> Source extract
□ □ □ □ □
Mr Waters: But at the same time, David and Mr Chair, I don't think it is something that we shouldn't at least fire off a letter or a separate recommendation indeed to the AG, that there should be something dealing with victims of crime. There is a number of programs out there now.

The Chair: What you're suggesting, Mr Waters, is the fact that we were reviewing the operations of the Ontario Board of Parole and our report should be confined to that, but that doesn't restrict us from sending a letter as a committee to the Attorney General.

Mr Waters: Yes. I just wondered whether it was proper to include it in the report on the Ontario Board of Parole or whether we should pull it out and send off a separate letter.

Mr Pond: That point also applies to page 6, the material under the heading "Temporary Absence Passes." That is material that doesn't really have that much to do with the Ontario Board of Parole, quite frankly, but again that was a subject dear to the heart of two members who are no longer on this committee. What we could do is just have a separate section that says, "Recommendations directed to the following ministries," if you take my meaning. Include it in the report, but say: "Recommendation directed to the Attorney General," "Recommendation directed to the Minister of Correctional Services."

Mr Waters: That's fine. I just think we should make sure that this doesn't go to the Ontario Board of Parole. It isn't their responsibility, so in effect it will die. I would sooner that it went to the appropriate minister.

Mr Pond: To be fair to the government, I don't think it will die, because if you recall our last report, when we asked agencies to respond to previous recommendations, when there was a recommendation -- this happens quite often -- from a previous report, which is really not the responsibility of the agency in question but the minister, the agency will simply forward it to the minister and the minister would provide a comprehensive response. So they don't get lost in the shuffle.

The Chair: Mr Grandmaître, did you have something to say on this?

Mr Grandmaître: No. I think the six recommendations are there and we need to follow up on those recommendations, especially number 5. How effective is the parole board or the parole boards? I think it's very important that we should have maybe an additional sheet that would talk about their failures and their successes, how effective they are, how sophisticated they are. I think we should elaborate maybe on number 5. That's about my only recommendation.

Mr Marchese: I have three comments on three separate areas. With respect to 4 and 6, we should leave it in the report and suggest that because they relate to AG, those recommendations should be sent to that ministry to deal with. That takes care of our concerns. We agree they should be done, we agree they should be left in the report; however, because they connect to the other ministry, those recommendations should be sent there.

In terms of recommendation 1, I wanted to suggest a wording that's different from what is written there: "The Ontario Board of Parole and the Minister of Correctional Services should consider introducing a policy whereby victims are informed."

My suggestion would be that we say, "The Minister of Correctional Services should consider establishing a mechanism whereby victims who so wish are informed." It speaks to a mechanism and it speaks to those who want it, as opposed to a blanket statement that everybody is informed. It deals with the workload issues, it deals with those who are interested in following this and it takes cares of both concerns at the same time.
□ □ □ □ □
> Your tasks
(a) Who takes a turn speaking in the committee transcript? List each speaker once.
(b) Write out the passage of the committee transcript starting with "Mr Pond: To" and going on through "in the shuffle.".
These rows come from a source unrelated to the committee transcript.

> Records from a dataset
□ □ □ □ □
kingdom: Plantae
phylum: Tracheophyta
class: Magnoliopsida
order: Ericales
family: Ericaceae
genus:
□ □ □ □ □
> The answers
(a) Mr Waters, The Chair, Mr Pond, Mr Grandmaître, Mr Marchese

(b)
Mr Pond: To be fair to the government, I don't think it will die, because if you recall our last report, when we asked agencies to respond to previous recommendations, when there was a recommendation -- this happens quite often -- from a previous report, which is really not the responsibility of the agency in question but the minister, the agency will simply forward it to the minister and the minister would provide a comprehensive response. So they don't get lost in the shuffle.